Excerpted text |
◇ ◇ ◇ ◇ ◇ ◇ ◇
The Blu-ray has a number of exclusives, starting with Raising the Tent, a 16-minute featurette on creating a realistic 1930s circus. Secrets of the Big Top spends 12 minutes looking at the history of circuses in America. The Star Attraction is a 9-minute featurette on Ty, the titular elephant. Working Without a Net is a 23-minute look at the many, many films that required extensive digital effects and how they were put together. It has a lot more style than most similar features and that's very helpful. The disc is BD-live enabled with a single featurette, Stars of the Circus, which looks at the animal trainer. The Blu-ray also comes with a digital copy.

Moving onto the technical presentation, I'm happy to report I have no complaints with either the video or the audio. There's excellent detail levels, the colors are great, the blacks are inky without swallowing details. You don't have to worry about compression issues or print damage. The audio has plenty of action in the surround sound speakers, especially while we watch the circus in action. There are directional effects, and the base gets to perform as well.
◇ ◇ ◇ ◇ ◇ ◇ ◇
Material supplied |
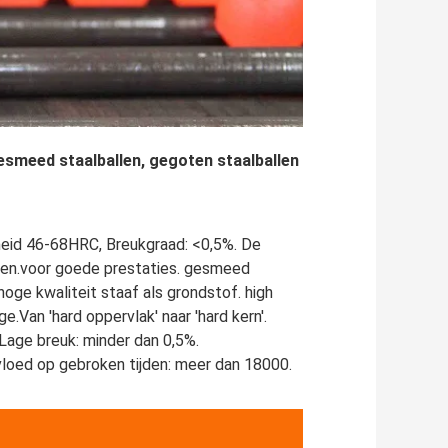
esmeed staalballen, gegoten staalballen 
 46-68HRC, Breukgraad: <0,5%. De 
en.voor goede prestaties. gesmeed 
ge kwaliteit staaf als grondstof. high 
Van 'hard oppervlak' naar 'hard kern'. 
ge breuk: minder dan 0,5%. 
loed op gebroken tijden: meer dan 18000.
◇ ◇ ◇ ◇ ◇ ◇ ◇
Problems to work on |
[1] From the Blu-ray review, return the passage that begins at the words "The Blu-ray has" and stops after the words "a digital copy.".
[2] According to the Blu-ray review, what topic does the Secrets of the Big Top featurette cover, and how long is it?
[3] Extend the Blu-ray review, picking up after its last sentence.

Answers for the tasks |
[1]
The Blu-ray has a number of exclusives, starting with Raising the Tent, a 16-minute featurette on creating a realistic 1930s circus. Secrets of the Big Top spends 12 minutes looking at the history of circuses in America. The Star Attraction is a 9-minute featurette on Ty, the titular elephant. Working Without a Net is a 23-minute look at the many, many films that required extensive digital effects and how they were put together. It has a lot more style than most similar features and that's very helpful. The disc is BD-live enabled with a single featurette, Stars of the Circus, which looks at the animal trainer. The Blu-ray also comes with a digital copy.

[2] It covers the history of circuses in America and runs 12 minutes.

[3]
Finally we get to the price. The Blu-ray costs 30% more than the DVD. Considering the exclusive extras, the extras that push the technology and the film's technical presentation, this is worth the upgrade.

The Verdict

If Water for Elephants stuck with the behind-the-scenes of a struggling circus trying to come up with a new star act, it could have been a really good movie. (Or conversely, they could have made sure the two leads had some better chemistry.) As it is, enough works that it is worth checking out, but there are enough flaws that it can be a frustrating experience. If you are only interested in renting, the DVD is fine. But if you are looking to buy, the Blu-ray is worth the upgrade.